Every year, tens of thousands of earthquakes tremble around California. The San Andreas fault, which passes through southern California as the border between the Pacific and North American tectonic plates, is the source of many of these tremors.

The Mojave segment of this fault is predicted to have a major earthquake one day that will be dubbed the “Big One” and rival any other that has occurred in Los Angeles’ history. This earthquake could cause devastating effects over a large portion of Southern California, possibly upending structures and forcing extensive evacuations, if it reaches a magnitude of at least 7.8.

However, research published on December 13 at a meeting of the American Geophysical Union suggests that this event might not be as catastrophic as originally believed, especially close to Los Angeles.

At the moment, the majority of earthquake risk models are derived from ground motion data from previous earthquakes and extrapolations from a small historical timeline. Thankfully, though, another set of sentinels has been seeing and recording these earthquakes for a lot longer than humans: rocks.

The strength of the shaking during the past 50,000 years can be inferred from a group of five unstable rocks in northern Los Angeles County, California, which are located only 9.3 miles (15 kilometers) from the fault.

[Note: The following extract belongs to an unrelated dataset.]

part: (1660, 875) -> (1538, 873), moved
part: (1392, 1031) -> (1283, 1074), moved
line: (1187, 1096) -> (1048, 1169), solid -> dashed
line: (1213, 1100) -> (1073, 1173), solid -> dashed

The ground will probably shake up to 65% less violently than official danger estimates for the Big One currently predict, according to research using data from these rocks.
Lead researcher Anna Rood, a seismologist at Imperial College London, told Live Science, “basically, the fundamental problem we’re trying to address here is that we’ve been only recording earthquakes with seismometers like not even 100 years.” The potential impact of these infrequent, strong earthquakes on ground trembling is actually unclear. Thus, the geological data is relevant here.

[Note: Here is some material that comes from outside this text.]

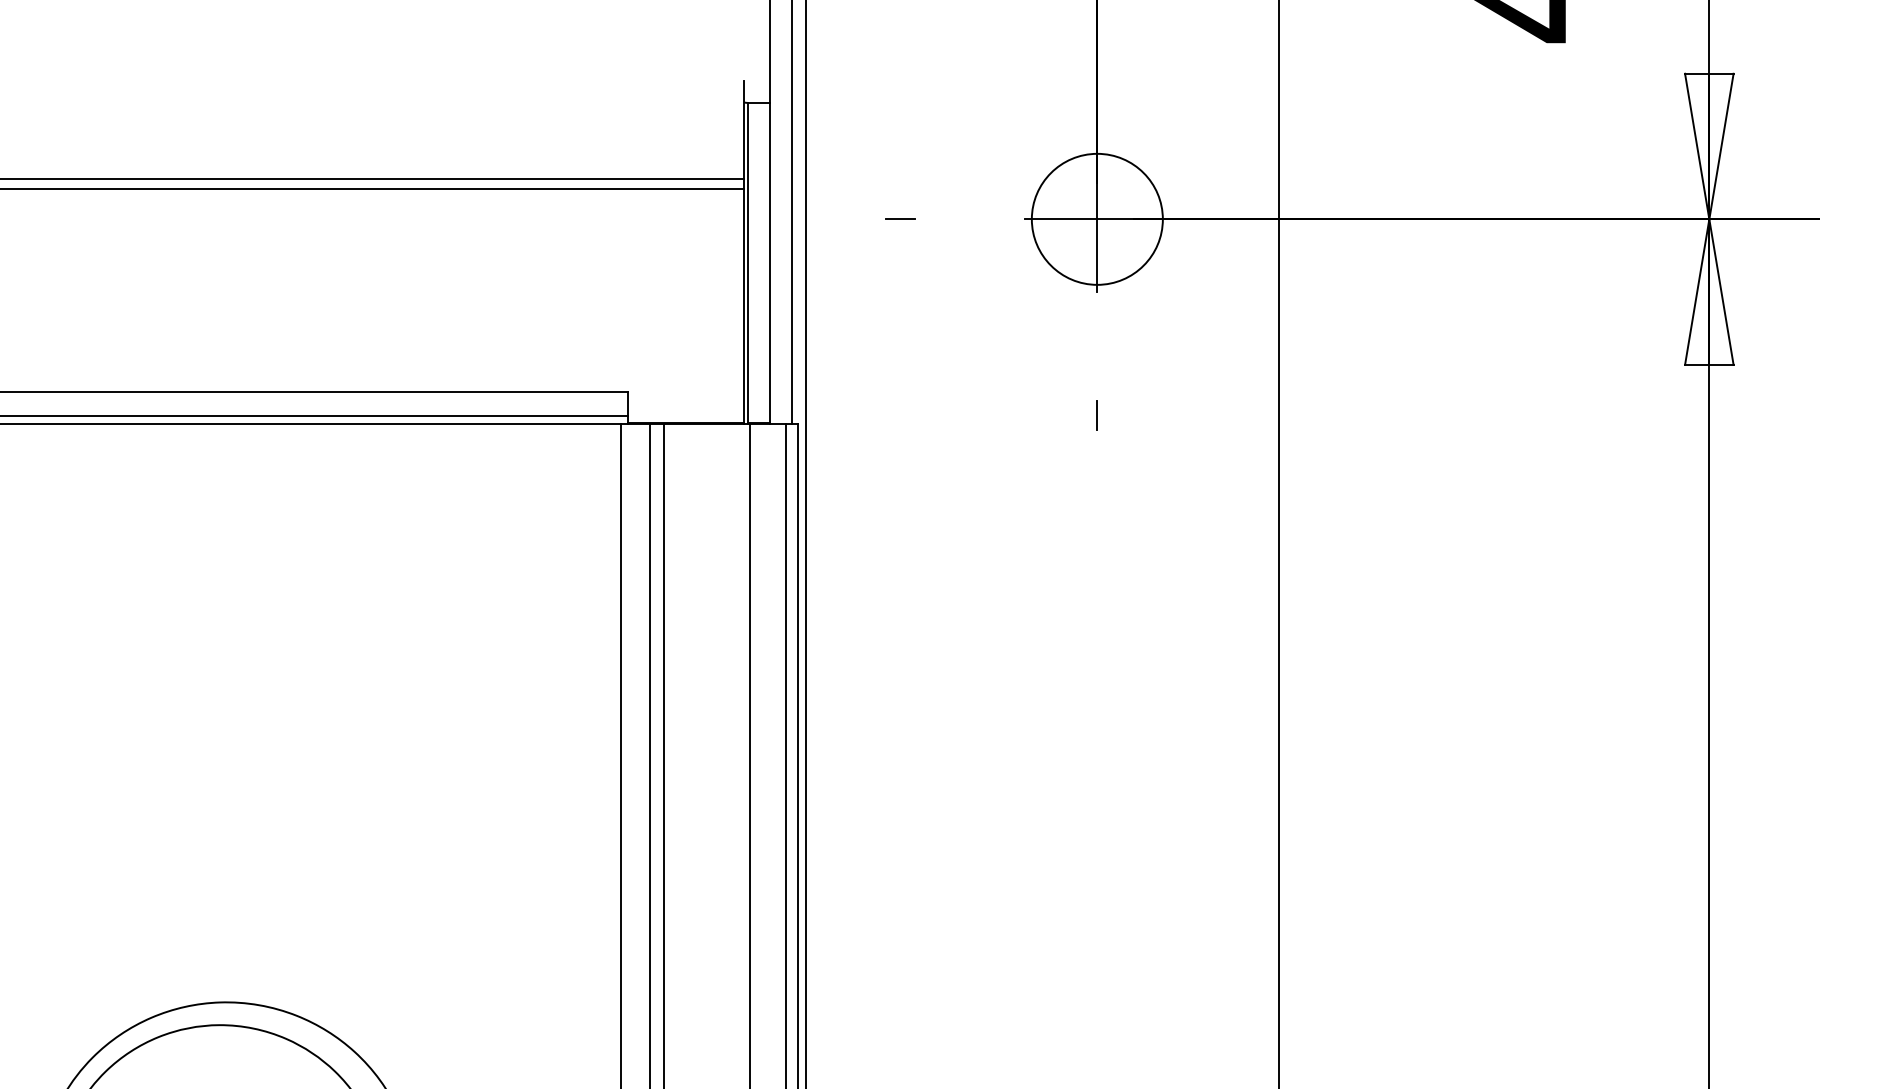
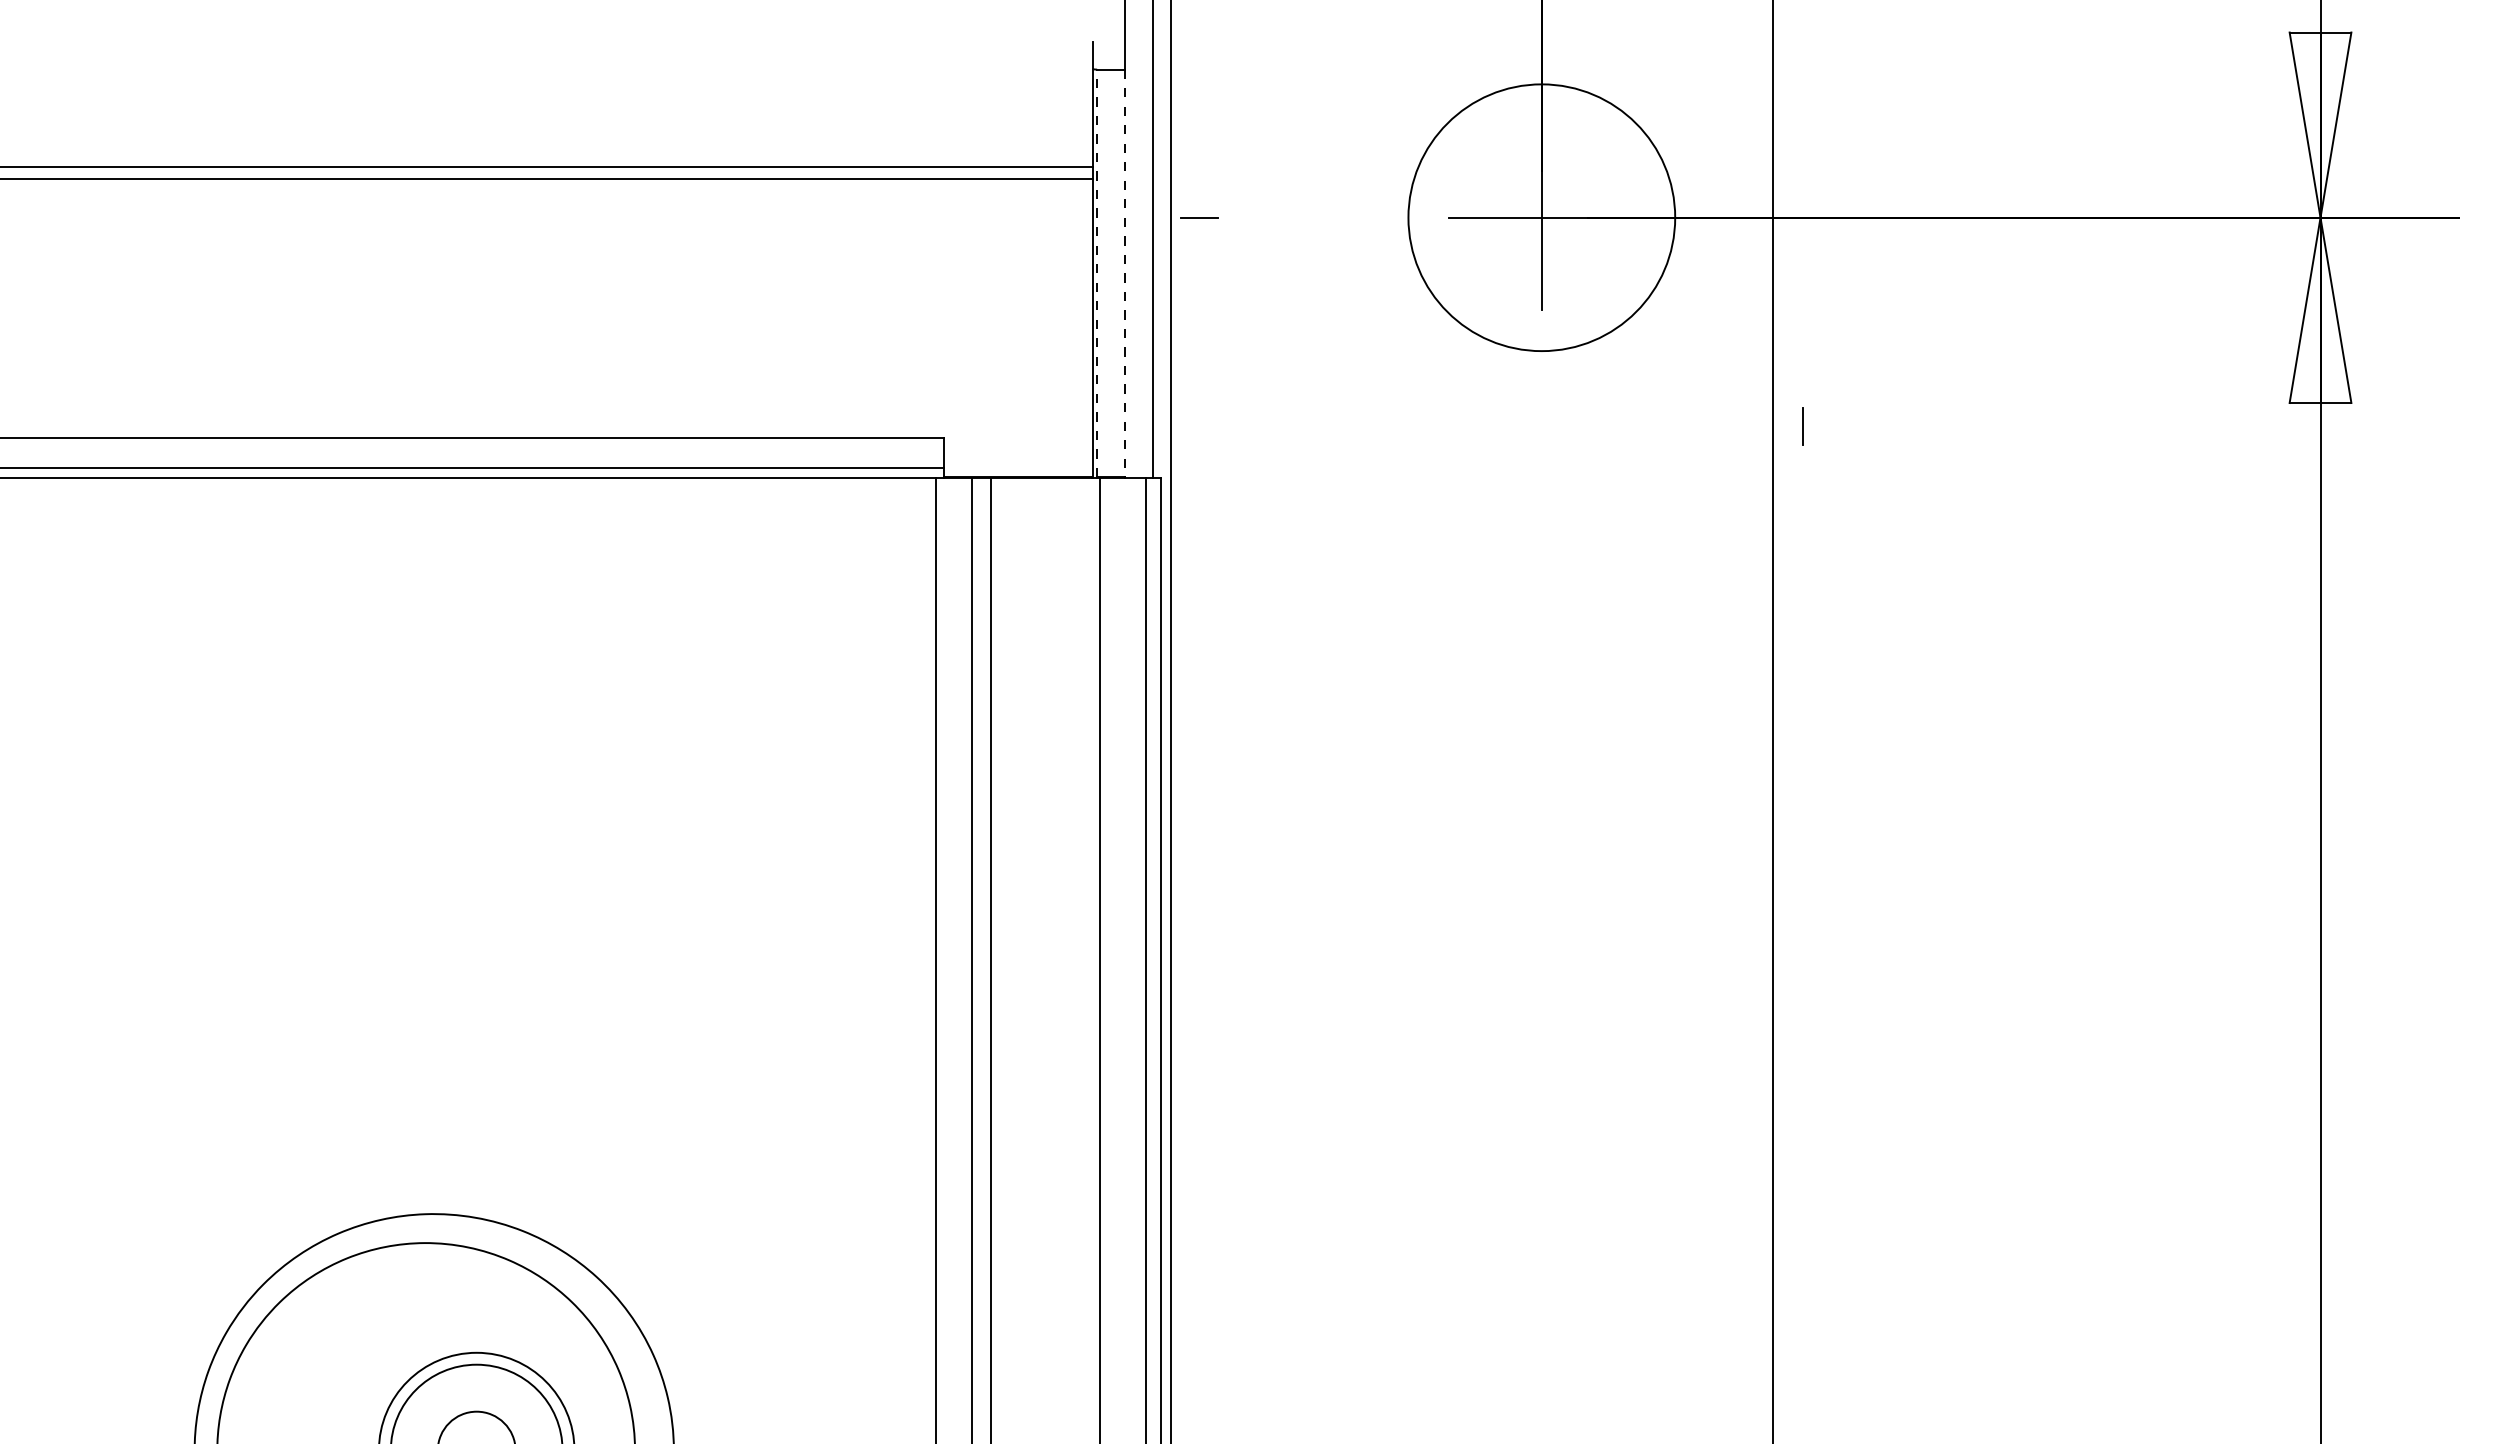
line: (900, 219) -> (1199, 217), moved
circle: (1097, 219) -> (1541, 217), size x1.6
line: (748, 263) -> (1097, 273), solid -> dashed
line: (770, 263) -> (1125, 273), solid -> dashed
line: (1097, 415) -> (1802, 426), moved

In order to extract secrets from these granite blocks, scientists needed to figure out when they started to become unstable. The soil and sediment were gradually removed from the rocks by time and weather, leaving an excavated base that is more brittle than it was in its whole. Rood and the other co-authors of the paper went to the unstable rocks in 2021 and 2022 to collect samples.

The amounts of beryllium-10, an isotope produced when rocks are exposed to interactions between galactic cosmic rays and the atmosphere, were then measured. When the rocks became more brittle and unstable, the levels that were recorded in them helped to illustrate it.

Additionally, they used high-tech stickers to digitally replicate the size and shape of the rocks, allowing them to simulate the amount of shaking that the rocks could withstand before collapsing.
By calculating the number of earthquakes that these rocks have sustained without collapsing throughout time, the researchers were able to get a notion of the maximum amount of ground motion that may have occurred at the location in the past, far beyond the reach of currently available human recordings.

These results, when compared to the government’s current hazard maps, indicate that there will probably be a lot less ground shaking during the Big One than previously believed.

According to Science, “this is good data,” said Mark Petersen, a geophysicist at the U.S. Geological Survey (USGS), who oversees the creation of the country’s National Seismic Hazard Model. When the maps are updated next month, he added, it’s too early to take the findings into account.

Governments can create building rules and catastrophe preparation strategies with the aid of hazard maps. They are used by insurance companies to estimate the appropriate rate for earthquake insurance in a given region. Rood stated that all of these choices may be impacted if maps are updated to reflect their precarious rock data. She went on to say that while overly cautious construction design isn’t always a bad thing, some projects could end up costing more than they should.

In order to update hazard models, Rood and her research team intend to carry out more studies on dangerous rocks worldwide. Rood expects that instead of being limited to data validation after the fact, these tests will be “built in as part of the process” during hazard modeling in the future.